One result of the naturalization of heterosexuality and stigmatization of homosexuality, bisexuality, and transgenderism manifests itself in cultural and institutional inequality for non-heterosexuals. The institutionalization of heterosexuality can be found at all levels of western societies, in which power and privilege are usually dispersed unevenly to the benefit of heterosexuals. Restricting civil marriage to heterosexuals, for example, provides that group of people with significant insurance, taxation, and many other economic and social privileges that are denied to gay and lesbian couples.

Rich goes on to argue that validation of heterosexuals at the expense of non-heterosexuals influences the reproduction of male privilege in a patriarchal society by both political means and social violence. She contends that in a society in which men control most aspects of women’s institutional lives, including their right to birth control, abortion, and occupational equality, women are essentially bound to a binary system of oppression. Should they choose not to participate in heterosexual family structure, they are stigmatized and further denied social and institutional support. Rich asserts that the naturalization of heterosexuality is so hegemonic that even feminists have failed to account for the overwhelming effects it has on oppressing women.
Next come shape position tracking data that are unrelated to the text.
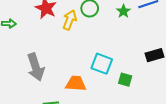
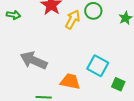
gray arrow: (36, 67) -> (34, 60), turned 124

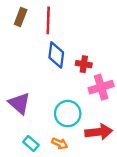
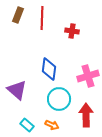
blue diamond: (56, 55) -> (49, 69), moved
red cross: (84, 64) -> (72, 31), moved
red arrow: (99, 132) -> (86, 115), turned -85

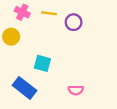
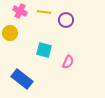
cyan square: (42, 63) -> (44, 50), moved
pink semicircle: (76, 90) -> (68, 62), moved, turned -64

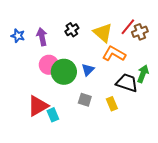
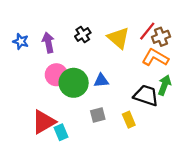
orange L-shape: (114, 54) -> (155, 57), moved
blue triangle: (88, 70) -> (101, 80), turned 40
gray square: (85, 100) -> (98, 115), turned -32

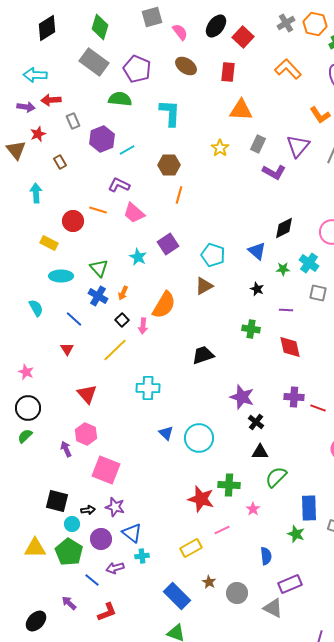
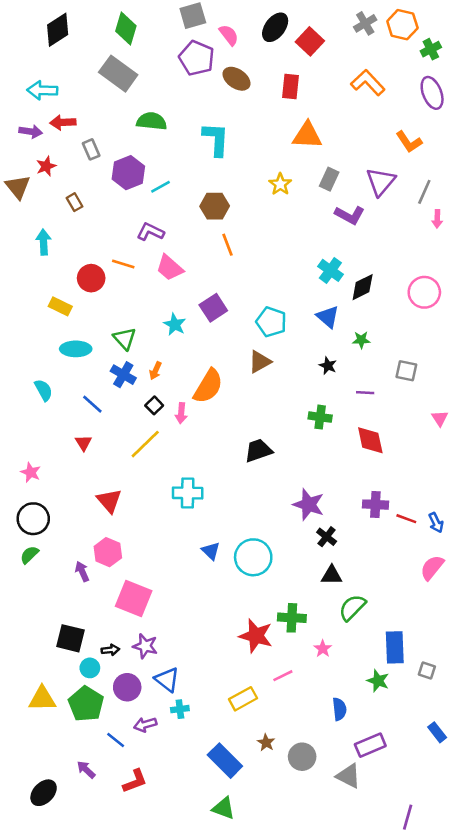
purple pentagon: (137, 69) -> (197, 58), moved
orange line: (179, 195) -> (228, 245), turned -36
cyan cross: (309, 263) -> (330, 270), moved

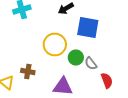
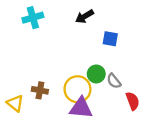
blue square: (88, 28) -> (110, 39), size x0.6
yellow circle: (55, 44) -> (77, 89), moved

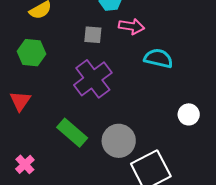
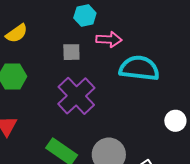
cyan semicircle: (158, 58) -> (139, 68), size x1.4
In recent years, much of the discussion of compulsory heterosexuality has shifted to the examination of heterosexism, which assumes that heterosexuality is and ought to remain culturally and institutionally privileged. Although heterosexism is thought to operate with less overt homophobia than compulsory heterosexuality as well as with more covert mechanisms, some have suggested that prejudice toward those other than heterosexuals increasingly reflects ambivalence: a combination of both positive and negative attitudes and behaviors. Ambivalence, of course, normally does little to change the status quo, thereby slowing the progress that gays and lesbians make toward full civil and cultural equality.


  1. Bagemihl, B. (1999) Biological Exuberance: Animal Homosexuality and Natural Diversity. St. Martin’s Press, New York.
  2. Rich, A. C. (1981) Compulsory Heterosexuality and Lesbian Existence. Only Women Press, London.